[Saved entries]
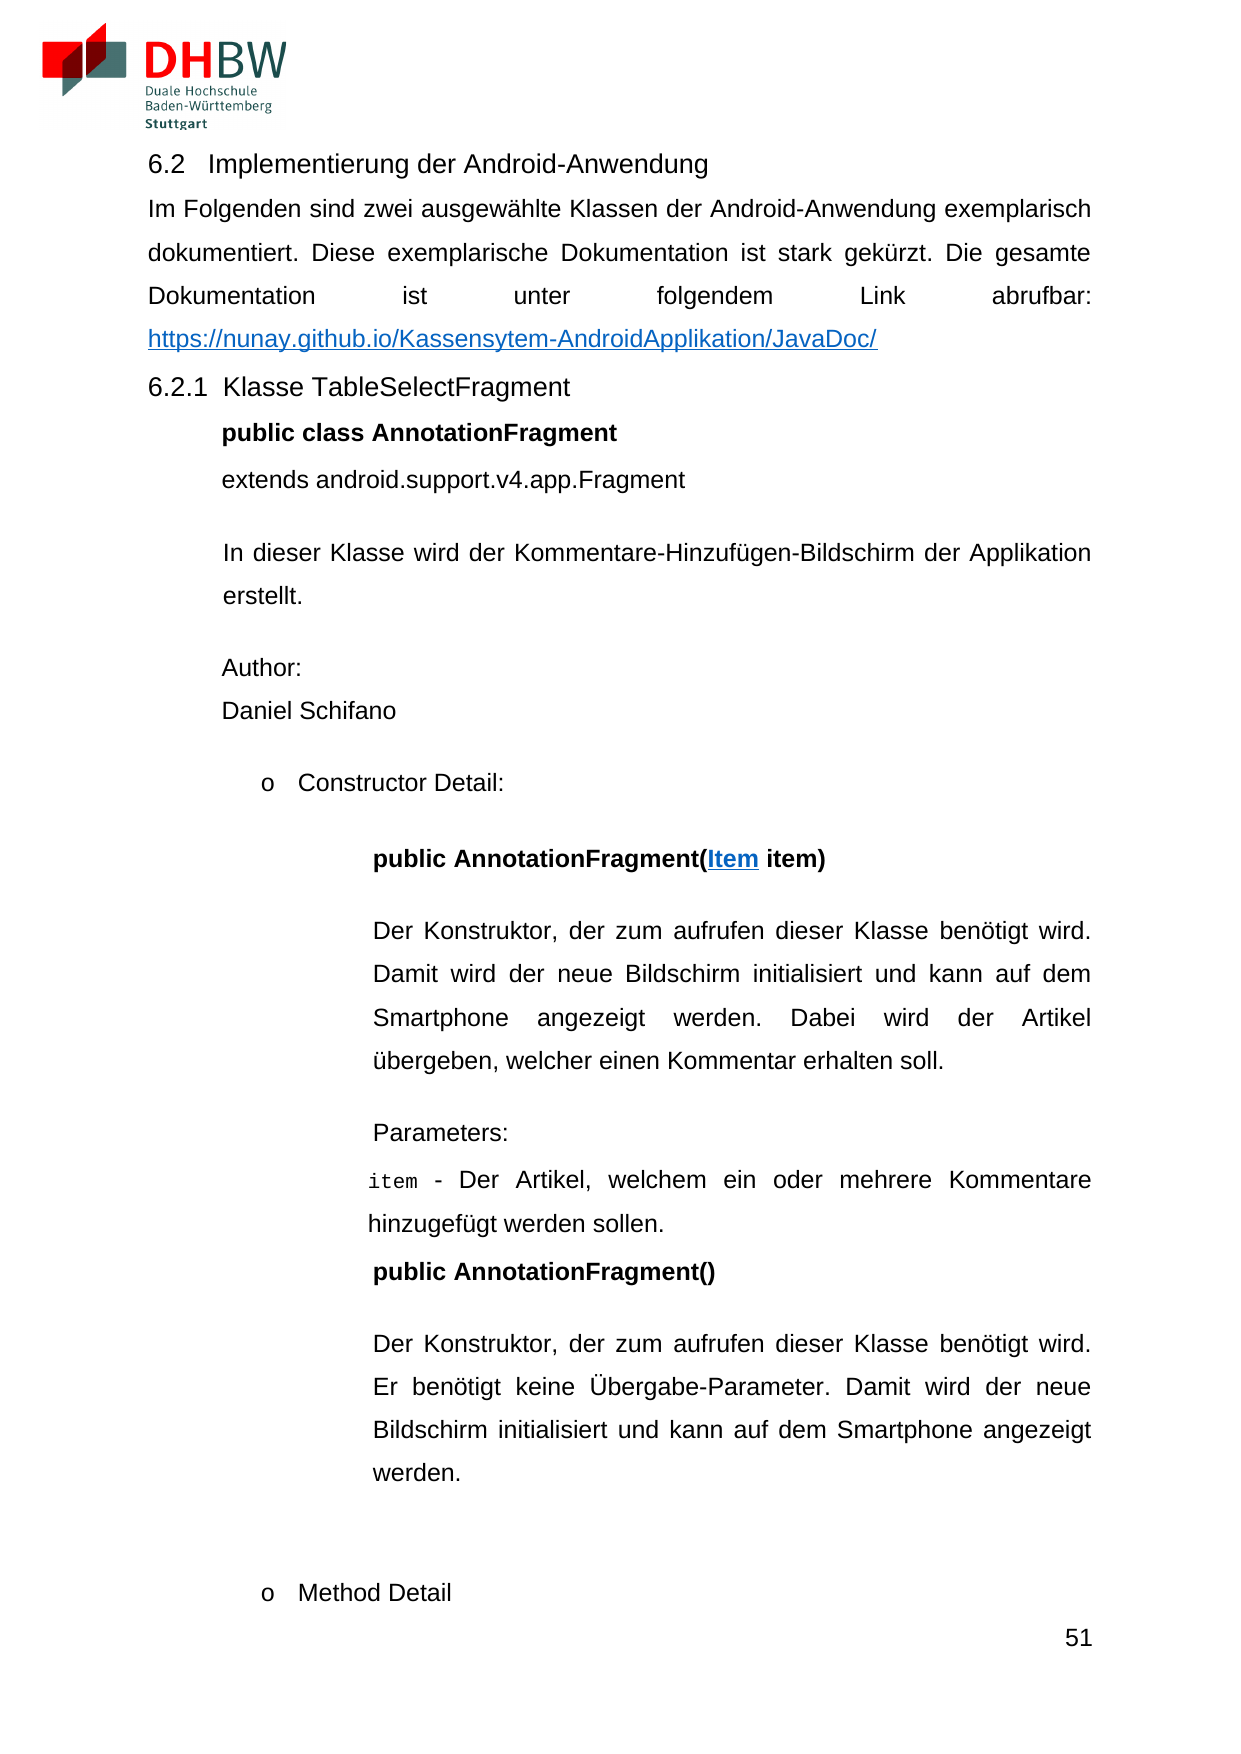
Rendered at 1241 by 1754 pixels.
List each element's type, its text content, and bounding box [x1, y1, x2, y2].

text extends android.support.v4.app.Fragment [148, 465, 1093, 494]
list Constructor Detail: [260, 768, 1093, 799]
text public class AnnotationFragment [148, 418, 1093, 447]
text In dieser Klasse wird der Kommentare-Hinzufügen-Bildschirm der Applikation erstellt. [223, 538, 1093, 609]
text item - Der Artikel, welchem ein oder mehrere Kommentare hinzugefügt werden sollen. [368, 1165, 1093, 1238]
text Parameters: [373, 1118, 1093, 1147]
text Im Folgenden sind zwei ausgewählte Klassen der Android-Anwendung exemplarisch dokumentiert. Diese exemplarische Dokumentation ist stark gekürzt. Die gesamte Dokumentation ist unter folgendem Link abrufbar: https://nunay.github.io/Kassensytem-AndroidApplikation/JavaDoc/ [148, 194, 1093, 353]
text public AnnotationFragment() [373, 1257, 1093, 1285]
text Der Konstruktor, der zum aufrufen dieser Klasse benötigt wird. Er benötigt keine Übergabe-Parameter. Damit wird der neue Bildschirm initialisiert und kann auf dem Smartphone angezeigt werden. [373, 1329, 1093, 1487]
text public AnnotationFragment(Item item) [373, 844, 1093, 873]
text Der Konstruktor, der zum aufrufen dieser Klasse benötigt wird. Damit wird der neue Bildschirm initialisiert und kann auf dem Smartphone angezeigt werden. Dabei wird der Artikel übergeben, welcher einen Kommentar erhalten soll. [373, 916, 1093, 1074]
subtitle Klasse TableSelectFragment [148, 371, 1093, 402]
text Author: Daniel Schifano [221, 653, 1093, 725]
list Method Detail [260, 1578, 1093, 1609]
subtitle Implementierung der Android-Anwendung [148, 148, 1093, 179]
picture [39, 20, 286, 130]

**Brief**
All preceding records should be duplicated verbatim, images excepted.

**Answer box**
Rendered at 1241 by 1754 pixels.
List each element's type, its text content, and bounding box [x1, y1, x2, y2].

text extends android.support.v4.app.Fragment [148, 465, 1093, 494]
list Constructor Detail: [260, 768, 1093, 799]
text public class AnnotationFragment [148, 418, 1093, 447]
text In dieser Klasse wird der Kommentare-Hinzufügen-Bildschirm der Applikation erstellt. [223, 538, 1093, 609]
text item - Der Artikel, welchem ein oder mehrere Kommentare hinzugefügt werden sollen. [368, 1165, 1093, 1238]
text Parameters: [373, 1118, 1093, 1147]
text Im Folgenden sind zwei ausgewählte Klassen der Android-Anwendung exemplarisch dokumentiert. Diese exemplarische Dokumentation ist stark gekürzt. Die gesamte Dokumentation ist unter folgendem Link abrufbar: https://nunay.github.io/Kassensytem-AndroidApplikation/JavaDoc/ [148, 194, 1093, 353]
text public AnnotationFragment() [373, 1257, 1093, 1285]
text Der Konstruktor, der zum aufrufen dieser Klasse benötigt wird. Er benötigt keine Übergabe-Parameter. Damit wird der neue Bildschirm initialisiert und kann auf dem Smartphone angezeigt werden. [373, 1329, 1093, 1487]
text public AnnotationFragment(Item item) [373, 844, 1093, 873]
text Der Konstruktor, der zum aufrufen dieser Klasse benötigt wird. Damit wird der neue Bildschirm initialisiert und kann auf dem Smartphone angezeigt werden. Dabei wird der Artikel übergeben, welcher einen Kommentar erhalten soll. [373, 916, 1093, 1074]
subtitle Klasse TableSelectFragment [148, 371, 1093, 402]
text Author: Daniel Schifano [221, 653, 1093, 725]
list Method Detail [260, 1578, 1093, 1609]
subtitle Implementierung der Android-Anwendung [148, 148, 1093, 179]
picture [39, 20, 286, 130]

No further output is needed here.